-------- FRAGMENTO DEL TEXTO

El libro distingue diez épocas cada vez mejores de la humanidad, desde la vida nómada hasta la aurora revolucionaria, pasando por la agricultura, la escritura y la imprenta. Seguramente fue inspirado por el “Cuadro filosófico de los progresos sucesivos del espíritu humano” (1750) del abad Turgot, prior de la Sorbona, cuya tesis central es que la humanidad progresa por la acumulación de conocimientos, a diferencia de la naturaleza, que no cambia. Los astros se mueven, pero sujetos a leyes fijas; los vegetales y los animales se reproducen, pero no mejoran.
Los sabios antiguos y también los modernos (hasta Newton, 1643-1727) creyeron en la estabilidad del cosmos. Aunque Plinio (23-79) escribió una monumental Naturalis historia, resumen de todo lo que entonces se sabía, el título no quería decir Historia de la naturaleza, sino algo así como Enciclopedia temática de la naturaleza. (De Plinio viene el nombre de los museos de historia natural.) Fue Laplace (1749-1827) el primero en postular que los planetas no son eternos, sino desprendimientos del Sol en rotación. Una idea tan extraña que Napoleón lo invitó a que se la explicara. Se cuenta que, al terminar, Napoleón todavía le preguntó: “¿Y Dios?” A lo cual respondió coquetamente: “Es una hipótesis innecesaria.”

----------------

# [QUÉ SE PIDE]
1. Repite literalmente el pasaje del texto sobre el progreso humano que va desde "El libro distingue" hasta "pero no mejoran.", ambos incluidos.
2. Escribe la continuación del texto sobre el progreso humano a partir de su última oración.

-------- CONJUNTO DE DATOS

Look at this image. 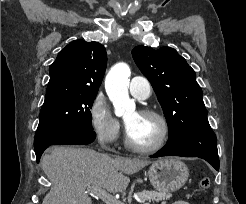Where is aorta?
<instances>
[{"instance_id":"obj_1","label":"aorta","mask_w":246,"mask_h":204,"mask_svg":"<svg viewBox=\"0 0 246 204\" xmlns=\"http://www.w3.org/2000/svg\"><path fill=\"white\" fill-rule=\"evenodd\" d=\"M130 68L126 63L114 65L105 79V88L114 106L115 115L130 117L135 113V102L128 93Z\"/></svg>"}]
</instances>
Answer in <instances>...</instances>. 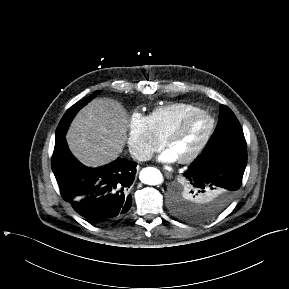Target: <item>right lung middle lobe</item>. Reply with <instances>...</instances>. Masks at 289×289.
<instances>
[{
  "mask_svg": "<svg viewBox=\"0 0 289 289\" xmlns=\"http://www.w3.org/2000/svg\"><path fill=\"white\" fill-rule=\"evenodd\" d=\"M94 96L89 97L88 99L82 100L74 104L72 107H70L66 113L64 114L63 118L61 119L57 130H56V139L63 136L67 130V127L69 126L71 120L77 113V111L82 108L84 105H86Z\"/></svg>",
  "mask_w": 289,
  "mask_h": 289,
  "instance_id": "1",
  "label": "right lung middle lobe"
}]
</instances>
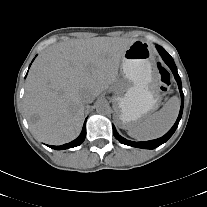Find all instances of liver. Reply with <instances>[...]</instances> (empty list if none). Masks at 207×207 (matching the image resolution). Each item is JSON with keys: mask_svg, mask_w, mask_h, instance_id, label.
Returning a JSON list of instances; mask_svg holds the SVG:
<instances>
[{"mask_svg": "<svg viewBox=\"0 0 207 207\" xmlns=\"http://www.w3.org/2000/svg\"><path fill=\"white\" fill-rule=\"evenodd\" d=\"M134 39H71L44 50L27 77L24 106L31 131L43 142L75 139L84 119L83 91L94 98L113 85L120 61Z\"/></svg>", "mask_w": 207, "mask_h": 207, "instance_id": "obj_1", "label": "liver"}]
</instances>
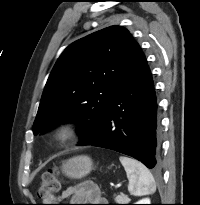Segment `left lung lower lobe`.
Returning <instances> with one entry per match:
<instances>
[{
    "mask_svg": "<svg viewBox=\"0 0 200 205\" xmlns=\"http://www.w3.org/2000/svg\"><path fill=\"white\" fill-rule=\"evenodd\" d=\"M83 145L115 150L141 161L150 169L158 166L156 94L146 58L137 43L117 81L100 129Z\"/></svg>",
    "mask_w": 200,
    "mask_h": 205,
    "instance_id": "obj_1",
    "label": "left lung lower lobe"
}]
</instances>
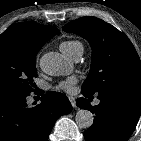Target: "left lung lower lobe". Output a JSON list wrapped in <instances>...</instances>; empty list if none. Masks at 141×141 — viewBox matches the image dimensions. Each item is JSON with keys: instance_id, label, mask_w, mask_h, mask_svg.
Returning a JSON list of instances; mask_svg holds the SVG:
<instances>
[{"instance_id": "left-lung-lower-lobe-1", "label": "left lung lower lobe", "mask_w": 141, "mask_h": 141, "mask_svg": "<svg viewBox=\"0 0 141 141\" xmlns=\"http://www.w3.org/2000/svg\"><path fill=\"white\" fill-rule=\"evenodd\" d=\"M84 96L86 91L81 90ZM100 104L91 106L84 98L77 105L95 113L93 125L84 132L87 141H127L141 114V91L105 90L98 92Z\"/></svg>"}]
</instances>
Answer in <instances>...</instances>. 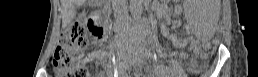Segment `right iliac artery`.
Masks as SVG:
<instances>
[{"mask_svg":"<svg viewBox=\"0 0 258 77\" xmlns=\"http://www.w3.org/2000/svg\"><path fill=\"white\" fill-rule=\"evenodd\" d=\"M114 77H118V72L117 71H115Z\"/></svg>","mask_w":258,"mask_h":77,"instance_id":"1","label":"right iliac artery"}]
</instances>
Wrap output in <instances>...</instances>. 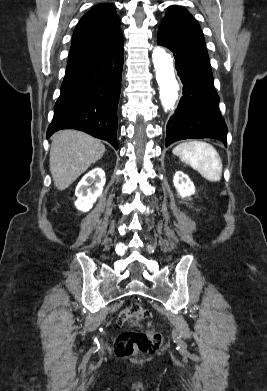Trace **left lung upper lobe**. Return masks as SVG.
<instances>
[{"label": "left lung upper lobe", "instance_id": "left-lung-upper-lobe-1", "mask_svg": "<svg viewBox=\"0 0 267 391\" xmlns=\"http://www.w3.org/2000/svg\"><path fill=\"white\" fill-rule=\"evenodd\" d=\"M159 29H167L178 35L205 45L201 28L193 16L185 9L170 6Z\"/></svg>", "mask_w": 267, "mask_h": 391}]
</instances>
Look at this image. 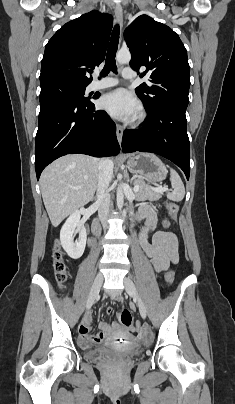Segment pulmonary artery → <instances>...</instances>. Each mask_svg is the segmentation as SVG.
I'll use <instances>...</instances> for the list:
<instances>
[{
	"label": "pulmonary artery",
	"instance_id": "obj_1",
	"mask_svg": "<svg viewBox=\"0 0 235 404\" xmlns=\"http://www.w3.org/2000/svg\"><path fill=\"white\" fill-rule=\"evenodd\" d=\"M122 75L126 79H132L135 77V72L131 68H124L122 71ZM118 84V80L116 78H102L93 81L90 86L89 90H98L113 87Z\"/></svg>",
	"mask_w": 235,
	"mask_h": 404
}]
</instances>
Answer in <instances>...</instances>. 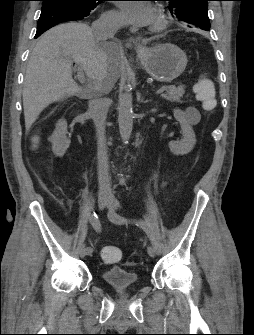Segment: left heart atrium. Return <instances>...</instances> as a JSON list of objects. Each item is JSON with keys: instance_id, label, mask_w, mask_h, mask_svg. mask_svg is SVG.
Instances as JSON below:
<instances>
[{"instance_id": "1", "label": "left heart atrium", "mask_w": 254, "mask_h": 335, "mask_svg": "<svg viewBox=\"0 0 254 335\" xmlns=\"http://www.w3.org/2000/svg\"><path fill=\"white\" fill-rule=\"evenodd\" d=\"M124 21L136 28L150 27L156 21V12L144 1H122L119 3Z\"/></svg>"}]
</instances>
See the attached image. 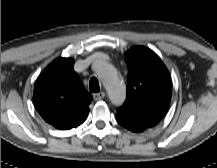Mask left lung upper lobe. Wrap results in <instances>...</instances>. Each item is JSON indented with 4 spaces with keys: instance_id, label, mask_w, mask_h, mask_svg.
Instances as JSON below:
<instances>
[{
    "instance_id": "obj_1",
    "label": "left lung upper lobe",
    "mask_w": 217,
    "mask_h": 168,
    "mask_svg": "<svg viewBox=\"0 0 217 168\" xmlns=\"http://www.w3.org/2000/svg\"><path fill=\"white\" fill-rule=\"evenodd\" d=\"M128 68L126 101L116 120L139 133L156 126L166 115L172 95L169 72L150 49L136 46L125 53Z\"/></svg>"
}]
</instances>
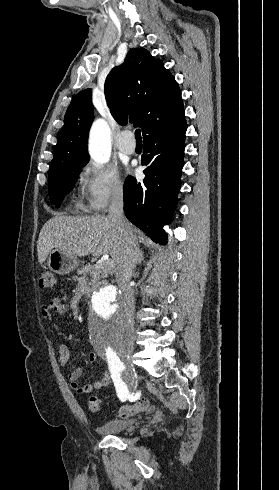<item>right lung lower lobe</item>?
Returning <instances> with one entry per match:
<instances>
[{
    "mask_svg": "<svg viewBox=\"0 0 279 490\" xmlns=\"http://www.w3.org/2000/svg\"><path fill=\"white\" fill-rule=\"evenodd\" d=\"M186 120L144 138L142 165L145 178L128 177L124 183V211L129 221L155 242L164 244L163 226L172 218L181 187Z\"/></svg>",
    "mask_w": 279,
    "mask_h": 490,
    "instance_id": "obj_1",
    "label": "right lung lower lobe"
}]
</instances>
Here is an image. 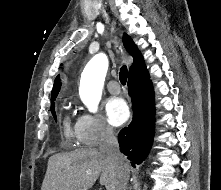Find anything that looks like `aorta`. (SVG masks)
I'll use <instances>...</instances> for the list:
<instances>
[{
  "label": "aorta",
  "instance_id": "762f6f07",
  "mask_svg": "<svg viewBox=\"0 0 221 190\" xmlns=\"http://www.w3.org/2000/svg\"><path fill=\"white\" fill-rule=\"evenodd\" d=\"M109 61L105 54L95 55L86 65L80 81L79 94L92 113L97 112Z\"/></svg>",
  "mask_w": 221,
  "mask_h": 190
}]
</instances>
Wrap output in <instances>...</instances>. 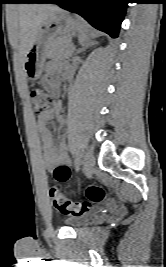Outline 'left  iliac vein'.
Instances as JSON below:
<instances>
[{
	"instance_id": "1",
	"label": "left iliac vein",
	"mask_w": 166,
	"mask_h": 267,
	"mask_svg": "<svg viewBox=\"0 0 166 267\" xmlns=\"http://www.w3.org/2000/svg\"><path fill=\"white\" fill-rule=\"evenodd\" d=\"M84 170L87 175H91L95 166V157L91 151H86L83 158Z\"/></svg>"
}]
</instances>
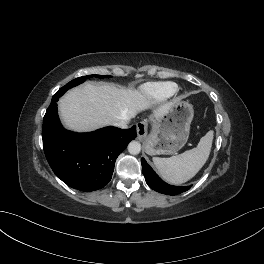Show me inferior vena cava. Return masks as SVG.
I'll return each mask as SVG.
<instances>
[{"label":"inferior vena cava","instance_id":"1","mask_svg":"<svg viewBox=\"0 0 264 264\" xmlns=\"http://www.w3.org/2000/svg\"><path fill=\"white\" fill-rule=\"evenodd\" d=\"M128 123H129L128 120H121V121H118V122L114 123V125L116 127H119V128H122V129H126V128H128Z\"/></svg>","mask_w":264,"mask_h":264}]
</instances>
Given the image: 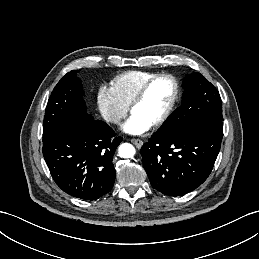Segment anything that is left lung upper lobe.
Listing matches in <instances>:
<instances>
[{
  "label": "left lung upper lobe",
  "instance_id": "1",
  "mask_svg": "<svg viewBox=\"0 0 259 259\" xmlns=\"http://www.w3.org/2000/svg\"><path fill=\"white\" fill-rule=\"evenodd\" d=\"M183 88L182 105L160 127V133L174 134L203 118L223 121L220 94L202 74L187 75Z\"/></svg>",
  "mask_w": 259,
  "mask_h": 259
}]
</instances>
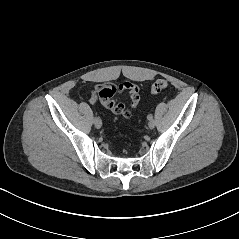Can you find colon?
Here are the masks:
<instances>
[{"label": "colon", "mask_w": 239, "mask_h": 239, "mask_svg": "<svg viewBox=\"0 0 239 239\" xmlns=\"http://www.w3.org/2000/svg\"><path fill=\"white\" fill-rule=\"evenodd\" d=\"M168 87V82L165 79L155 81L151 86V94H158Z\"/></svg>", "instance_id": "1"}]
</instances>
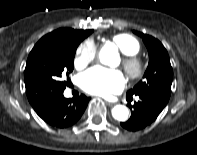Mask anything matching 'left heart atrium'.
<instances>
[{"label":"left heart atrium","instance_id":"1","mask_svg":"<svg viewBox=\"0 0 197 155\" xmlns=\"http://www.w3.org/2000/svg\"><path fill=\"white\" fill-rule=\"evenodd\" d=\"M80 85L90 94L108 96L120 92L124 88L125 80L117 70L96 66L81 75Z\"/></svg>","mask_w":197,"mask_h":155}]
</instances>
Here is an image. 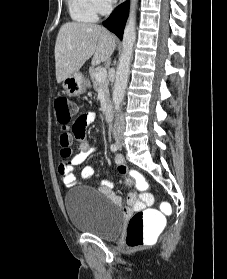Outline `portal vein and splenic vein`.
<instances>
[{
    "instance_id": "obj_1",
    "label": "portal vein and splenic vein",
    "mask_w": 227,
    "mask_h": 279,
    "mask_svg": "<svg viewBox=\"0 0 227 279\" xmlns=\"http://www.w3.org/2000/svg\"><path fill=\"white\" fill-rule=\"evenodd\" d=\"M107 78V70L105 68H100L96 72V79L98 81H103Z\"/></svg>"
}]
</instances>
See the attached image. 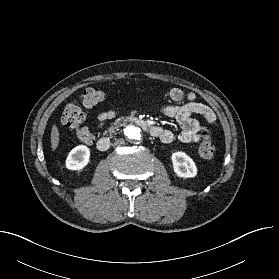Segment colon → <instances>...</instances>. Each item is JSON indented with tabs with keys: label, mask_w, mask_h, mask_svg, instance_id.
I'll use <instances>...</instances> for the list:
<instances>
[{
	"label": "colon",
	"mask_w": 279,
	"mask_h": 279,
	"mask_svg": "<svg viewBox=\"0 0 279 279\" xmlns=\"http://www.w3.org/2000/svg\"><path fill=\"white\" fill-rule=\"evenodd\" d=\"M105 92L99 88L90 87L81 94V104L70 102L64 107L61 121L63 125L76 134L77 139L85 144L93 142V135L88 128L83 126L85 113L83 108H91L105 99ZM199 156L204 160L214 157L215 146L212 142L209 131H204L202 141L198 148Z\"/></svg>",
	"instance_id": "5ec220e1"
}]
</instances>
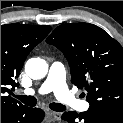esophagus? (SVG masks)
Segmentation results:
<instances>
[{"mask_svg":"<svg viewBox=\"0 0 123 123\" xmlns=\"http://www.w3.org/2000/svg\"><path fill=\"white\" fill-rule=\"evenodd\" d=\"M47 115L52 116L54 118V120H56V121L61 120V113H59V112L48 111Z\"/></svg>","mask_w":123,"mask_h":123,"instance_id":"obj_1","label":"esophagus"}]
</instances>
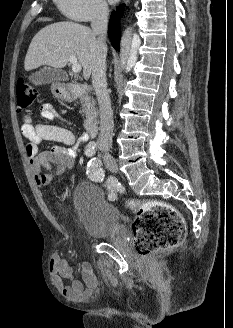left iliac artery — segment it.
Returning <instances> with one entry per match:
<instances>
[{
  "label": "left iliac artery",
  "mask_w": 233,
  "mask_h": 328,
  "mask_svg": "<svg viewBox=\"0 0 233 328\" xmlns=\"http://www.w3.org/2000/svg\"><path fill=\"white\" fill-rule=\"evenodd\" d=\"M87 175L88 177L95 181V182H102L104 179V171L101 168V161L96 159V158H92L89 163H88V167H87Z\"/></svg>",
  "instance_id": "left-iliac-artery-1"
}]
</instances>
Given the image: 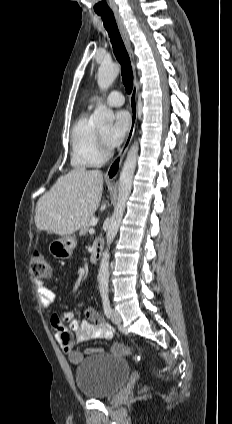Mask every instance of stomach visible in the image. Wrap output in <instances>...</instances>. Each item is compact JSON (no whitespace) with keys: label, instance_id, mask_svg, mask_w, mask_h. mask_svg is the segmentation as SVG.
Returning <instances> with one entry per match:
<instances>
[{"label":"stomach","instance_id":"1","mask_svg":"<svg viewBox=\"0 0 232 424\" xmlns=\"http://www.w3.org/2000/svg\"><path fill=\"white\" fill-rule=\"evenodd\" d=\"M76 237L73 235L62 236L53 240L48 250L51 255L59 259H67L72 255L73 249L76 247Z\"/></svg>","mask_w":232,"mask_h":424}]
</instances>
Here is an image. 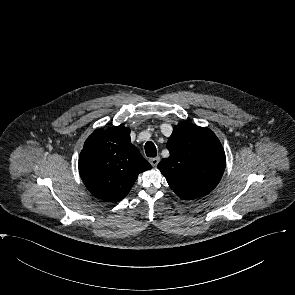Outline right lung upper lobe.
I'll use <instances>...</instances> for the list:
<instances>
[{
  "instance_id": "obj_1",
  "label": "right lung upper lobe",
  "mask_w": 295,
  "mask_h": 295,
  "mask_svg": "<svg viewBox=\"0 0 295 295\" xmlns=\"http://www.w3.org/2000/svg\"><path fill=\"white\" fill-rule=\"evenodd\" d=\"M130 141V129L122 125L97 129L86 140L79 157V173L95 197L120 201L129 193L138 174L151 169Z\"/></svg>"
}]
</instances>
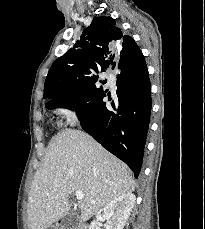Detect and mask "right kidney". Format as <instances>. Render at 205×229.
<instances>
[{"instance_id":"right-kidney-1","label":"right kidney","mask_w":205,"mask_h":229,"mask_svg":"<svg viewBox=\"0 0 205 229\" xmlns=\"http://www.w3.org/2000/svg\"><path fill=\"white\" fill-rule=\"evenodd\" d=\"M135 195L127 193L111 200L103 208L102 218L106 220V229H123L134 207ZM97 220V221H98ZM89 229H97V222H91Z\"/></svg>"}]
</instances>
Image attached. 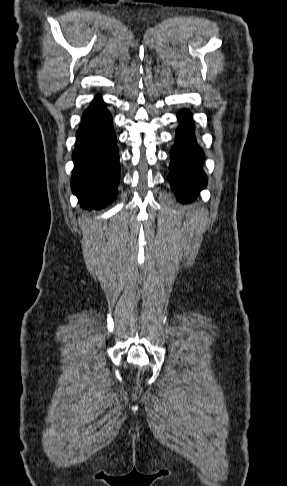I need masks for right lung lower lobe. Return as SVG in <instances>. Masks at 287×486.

----------------

# [RESPUESTAS POR TAREA]
1.
El libro distingue diez épocas cada vez mejores de la humanidad, desde la vida nómada hasta la aurora revolucionaria, pasando por la agricultura, la escritura y la imprenta. Seguramente fue inspirado por el “Cuadro filosófico de los progresos sucesivos del espíritu humano” (1750) del abad Turgot, prior de la Sorbona, cuya tesis central es que la humanidad progresa por la acumulación de conocimientos, a diferencia de la naturaleza, que no cambia. Los astros se mueven, pero sujetos a leyes fijas; los vegetales y los animales se reproducen, pero no mejoran.

2.
La naturaleza tiene “historia”. Muchos de sus cambios son cíclicos (el amanecer, las fases de la luna, las estaciones); pero otros son irreversibles, como la formación del sistema solar, que puede considerarse un “hecho histórico” (aunque suele llamarse histórico a lo que deja testimonios escritos). La Tierra no es eterna. Y, en consecuencia, tampoco la vida en el planeta. Darwin (1809-1882) propuso una teoría sobre el origen y evolución de las especies, con cierta inquietud por las creencias religiosas de su mujer y de muchos que se harían la pregunta de Napoleón: “¿Y Dios?” Sin embargo, pocos años después de publicado El origen de las especies (1859), el sacerdote (luego cardenal) Newman (1801-1890) declaró tranquilamente que “la teoría de Darwin (cierta o no) no es necesariamente atea; puede sugerir simplemente una idea más amplia de la providencia divina” (carta al canónigo Walker del 22 de mayo de 1868).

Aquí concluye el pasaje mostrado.